━━━ Supplied entries ━━━

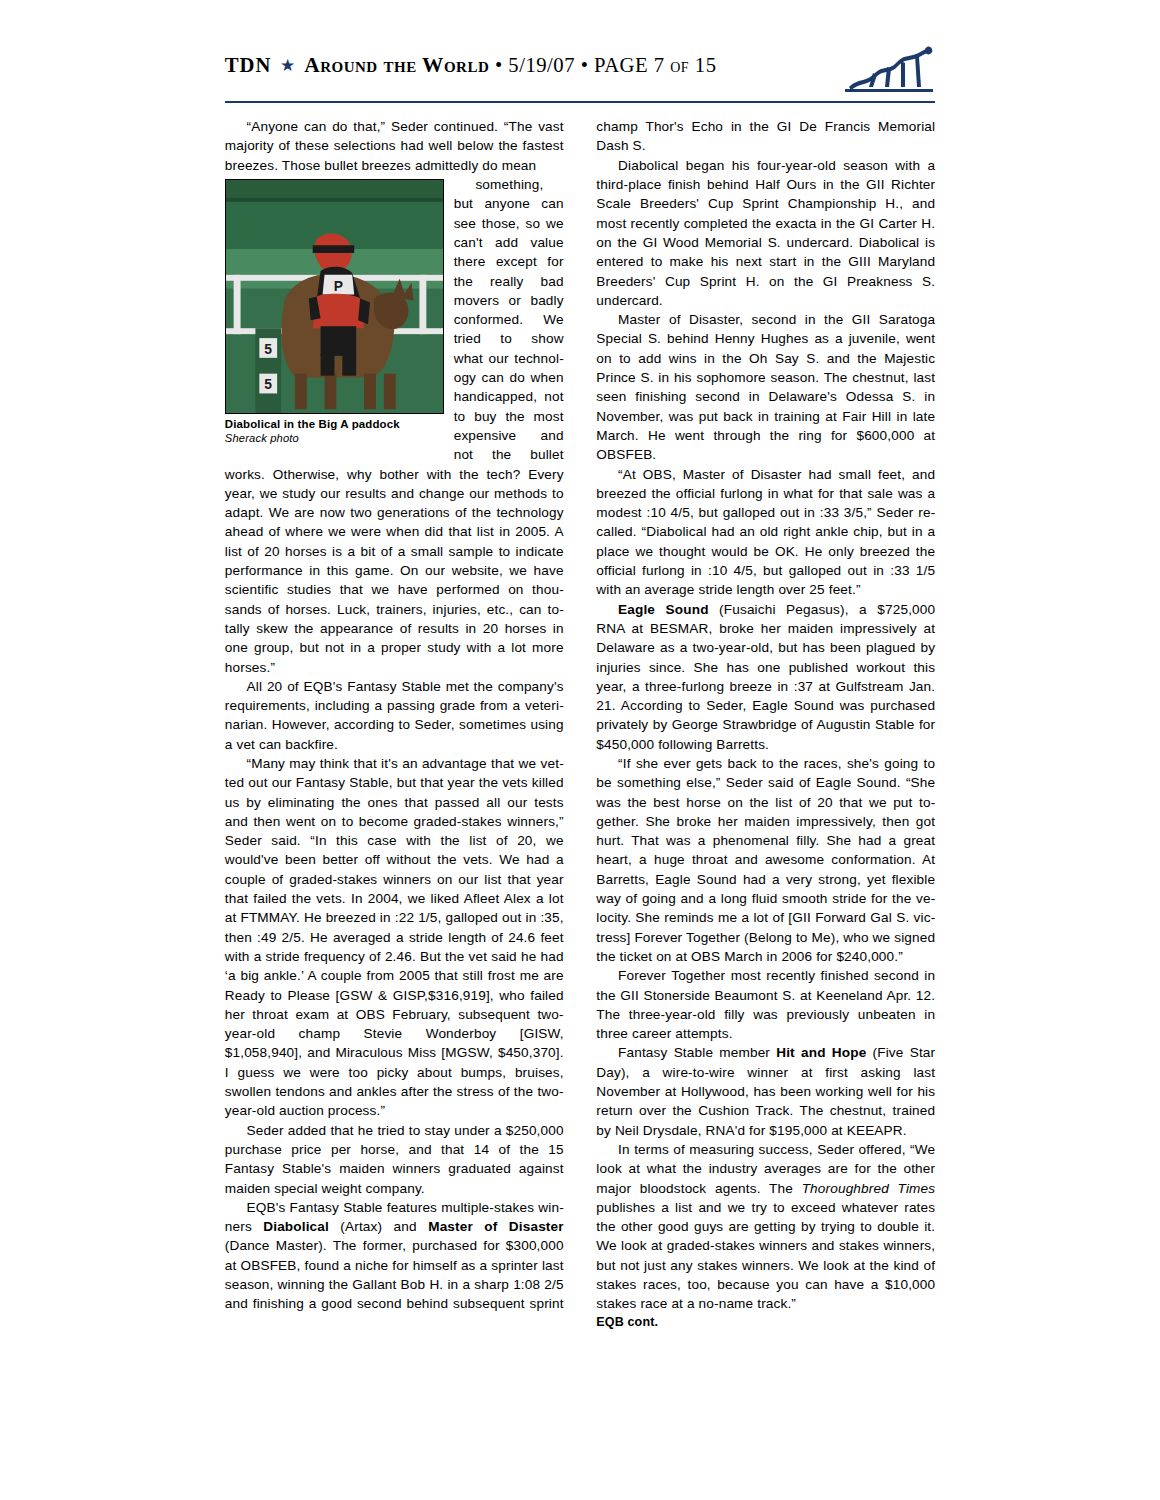TDN ★ Around the World • 5/19/07 • PAGE 7 of 15
“Anyone can do that,” Seder continued. “The vast majority of these selections had well below the fastest breezes. Those bullet breezes admittedly do mean
P 5 5
Diabolical in the Big A paddock
Sherack photo
something, but anyone can see those, so we can't add value there except for the really bad movers or badly conformed. We tried to show what our technology can do when handicapped, not to buy the most expensive and not the bullet works. Otherwise, why bother with the tech? Every year, we study our results and change our methods to adapt. We are now two generations of the technology ahead of where we were when did that list in 2005. A list of 20 horses is a bit of a small sample to indicate performance in this game. On our website, we have scientific studies that we have performed on thousands of horses. Luck, trainers, injuries, etc., can totally skew the appearance of results in 20 horses in one group, but not in a proper study with a lot more horses.”
All 20 of EQB's Fantasy Stable met the company's requirements, including a passing grade from a veterinarian. However, according to Seder, sometimes using a vet can backfire.
“Many may think that it's an advantage that we vetted out our Fantasy Stable, but that year the vets killed us by eliminating the ones that passed all our tests and then went on to become graded-stakes winners,” Seder said. “In this case with the list of 20, we would've been better off without the vets. We had a couple of graded-stakes winners on our list that year that failed the vets. In 2004, we liked Afleet Alex a lot at FTMMAY. He breezed in :22 1/5, galloped out in :35, then :49 2/5. He averaged a stride length of 24.6 feet with a stride frequency of 2.46. But the vet said he had ‘a big ankle.’ A couple from 2005 that still frost me are Ready to Please [GSW & GISP,$316,919], who failed her throat exam at OBS February, subsequent two-year-old champ Stevie Wonderboy [GISW, $1,058,940], and Miraculous Miss [MGSW, $450,370]. I guess we were too picky about bumps, bruises, swollen tendons and ankles after the stress of the two-year-old auction process.”
Seder added that he tried to stay under a $250,000 purchase price per horse, and that 14 of the 15 Fantasy Stable's maiden winners graduated against maiden special weight company.
EQB's Fantasy Stable features multiple-stakes winners Diabolical (Artax) and Master of Disaster (Dance Master). The former, purchased for $300,000 at OBSFEB, found a niche for himself as a sprinter last season, winning the Gallant Bob H. in a sharp 1:08 2/5 and finishing a good second behind subsequent sprint champ Thor's Echo in the GI De Francis Memorial Dash S.
Diabolical began his four-year-old season with a third-place finish behind Half Ours in the GII Richter Scale Breeders' Cup Sprint Championship H., and most recently completed the exacta in the GI Carter H. on the GI Wood Memorial S. undercard. Diabolical is entered to make his next start in the GIII Maryland Breeders' Cup Sprint H. on the GI Preakness S. undercard.
Master of Disaster, second in the GII Saratoga Special S. behind Henny Hughes as a juvenile, went on to add wins in the Oh Say S. and the Majestic Prince S. in his sophomore season. The chestnut, last seen finishing second in Delaware's Odessa S. in November, was put back in training at Fair Hill in late March. He went through the ring for $600,000 at OBSFEB.
“At OBS, Master of Disaster had small feet, and breezed the official furlong in what for that sale was a modest :10 4/5, but galloped out in :33 3/5,” Seder recalled. “Diabolical had an old right ankle chip, but in a place we thought would be OK. He only breezed the official furlong in :10 4/5, but galloped out in :33 1/5 with an average stride length over 25 feet.”
Eagle Sound (Fusaichi Pegasus), a $725,000 RNA at BESMAR, broke her maiden impressively at Delaware as a two-year-old, but has been plagued by injuries since. She has one published workout this year, a three-furlong breeze in :37 at Gulfstream Jan. 21. According to Seder, Eagle Sound was purchased privately by George Strawbridge of Augustin Stable for $450,000 following Barretts.
“If she ever gets back to the races, she's going to be something else,” Seder said of Eagle Sound. “She was the best horse on the list of 20 that we put together. She broke her maiden impressively, then got hurt. That was a phenomenal filly. She had a great heart, a huge throat and awesome conformation. At Barretts, Eagle Sound had a very strong, yet flexible way of going and a long fluid smooth stride for the velocity. She reminds me a lot of [GII Forward Gal S. victress] Forever Together (Belong to Me), who we signed the ticket on at OBS March in 2006 for $240,000.”
Forever Together most recently finished second in the GII Stonerside Beaumont S. at Keeneland Apr. 12. The three-year-old filly was previously unbeaten in three career attempts.
Fantasy Stable member Hit and Hope (Five Star Day), a wire-to-wire winner at first asking last November at Hollywood, has been working well for his return over the Cushion Track. The chestnut, trained by Neil Drysdale, RNA'd for $195,000 at KEEAPR.
In terms of measuring success, Seder offered, “We look at what the industry averages are for the other major bloodstock agents. The Thoroughbred Times publishes a list and we try to exceed whatever rates the other good guys are getting by trying to double it. We look at graded-stakes winners and stakes winners, but not just any stakes winners. We look at the kind of stakes races, too, because you can have a $10,000 stakes race at a no-name track.”
EQB cont.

━━━

Work instructions
Please copy the lines above from the line with "admittedly do mean" up to and including the line with "All 20 of EQB's", exactly as written and with nothing else.

Output below
“Anyone can do that,” Seder continued. “The vast majority of these selections had well below the fastest breezes. Those bullet breezes admittedly do mean
P 5 5
Diabolical in the Big A paddock
Sherack photo
something, but anyone can see those, so we can't add value there except for the really bad movers or badly conformed. We tried to show what our technology can do when handicapped, not to buy the most expensive and not the bullet works. Otherwise, why bother with the tech? Every year, we study our results and change our methods to adapt. We are now two generations of the technology ahead of where we were when did that list in 2005. A list of 20 horses is a bit of a small sample to indicate performance in this game. On our website, we have scientific studies that we have performed on thousands of horses. Luck, trainers, injuries, etc., can totally skew the appearance of results in 20 horses in one group, but not in a proper study with a lot more horses.”
All 20 of EQB's Fantasy Stable met the company's requirements, including a passing grade from a veterinarian. However, according to Seder, sometimes using a vet can backfire.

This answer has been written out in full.